At another level, the contradiction that you seek is not possible without an extra structure on classical or quantum probability. Classical probability makes a category whose objects are Boolean algebras or $L^\infty$ algebras, and whose morphisms are, say, stochastic maps. (Actually you want contravariant stochastic maps. An map from algebra $A$ to algebra $B$ yields a map of states from $B$ to $A$, and stochastic maps are usually defined on states.) Quantum probability does also, where the objects are von Neumann algebras and the morphisms are quantum stochastic maps, by definition completely positive, normal, unital maps. However, any such category embeds in the classical probability category or even the category **Set**. This formal result has been considered important by people who want to make quantum probability look classical. (E.g., it is essentially Bohm's point.) It means that if you have a single quantum system, you can always build a countability additive classical probability model "behind" it.
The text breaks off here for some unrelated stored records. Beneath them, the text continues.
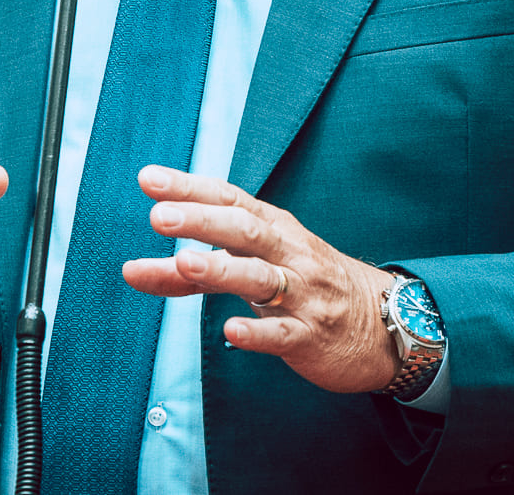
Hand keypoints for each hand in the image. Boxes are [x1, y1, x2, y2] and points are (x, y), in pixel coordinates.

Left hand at [122, 166, 399, 394]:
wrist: (382, 324)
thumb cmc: (304, 284)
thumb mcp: (255, 265)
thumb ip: (194, 271)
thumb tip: (132, 270)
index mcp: (273, 228)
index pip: (228, 199)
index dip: (189, 187)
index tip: (149, 178)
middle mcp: (288, 253)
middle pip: (244, 229)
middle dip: (201, 221)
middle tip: (158, 216)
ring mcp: (302, 294)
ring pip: (261, 277)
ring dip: (222, 269)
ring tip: (184, 263)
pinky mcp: (310, 336)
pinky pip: (282, 335)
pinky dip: (257, 332)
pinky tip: (230, 332)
However, classical probability is also a tensor category to model joint systems, and so is quantum probability. Bell's theorem is that there does not exist a tensor embedding (speaking loosely; I'd have to think about how to rigorously define what it excludes) of quantum probability into classical probability. In physics terminology, a non-tensor-preserving construction such as that of Bohm is called "non-local".

Here is a description of an optimized form of Bell's construction called the CHSH inequality. Let $a_1, a_2 \in A$ and $b_1, b_2 \in B$ be four Booleans or, more conveniently, four $\pm 1$-valued Bernoulli random variables. Then their correlation matrix $E[a_j b_k]$ in $A \otimes B$ satisfies this elementary inequality in classical probability:
$$E[a_1 b_1] + E[a_1 b_2] + E[a_2 b_1] - E[a_2 b_2] \le 2.$$
To prove this inequality, consider that each term is $\pm 1$ if you plug in four values of the variables; if the first three term are 1 then all four are equal and the last term is $-1$. (You can easily make them unbiased so that $E[a_j b_k]$ really is the correlation matrix.) However, if you take $A \cong M_2$ (the qubit system) and $B \cong M_2$, then it is easy to find four such random variables and a state on $A \otimes B$ such that instead,
$$E[a_1 b_1] + E[a_1 b_2] + E[a_2 b_1] - E[a_2 b_2] = 2\sqrt{2}.$$
(This is the maximum possible value in quantum probability.) This is a classical impossible set of correlations. You can repeatedly interrogate system $A$ by randomly measuring either $a_1$ or $a_2$, and the same for $B$. The correlation makes you think that $A$ and $B$ are in communication with each other, even when it cannot be true. This is what was actually demonstrated in Aspect's experiment. His experiment directly violated the CHSH inequality, in a protocol in which there wasn't enough time for light to travel from $A$ to $B$.

Here are a few more comments about the violation demonstrated in Aspect-type experiments. What is actually measured is
$$E = E[(-1)^{(j+1)(k+1)} a_j b_k],$$
where $j$ and $k$ are also random variables taking values in $\{1,2\}$. If $A$ and $B$ (or Alice and Bob) could communicate, then they could easily make $E > \frac12$, or even as close to 1 as they please, because they would both know the pair $(j,k)$ and they could pick a favorable pair of answers. But in the experiment, they are separated, and Alice is only told $j$ and Bob is only told $k$. In this case, they must separately provide $a_j$ and $b_k$, and the CHSH inequality applies if $A$ and $B$ are classical.

This is a somewhat formal and blasé summary of the illusion of telepathy in quantum probability that was first constructed by Bell. I have a livelier description of the same formulas in a colloquium talk that I gave at Berkeley.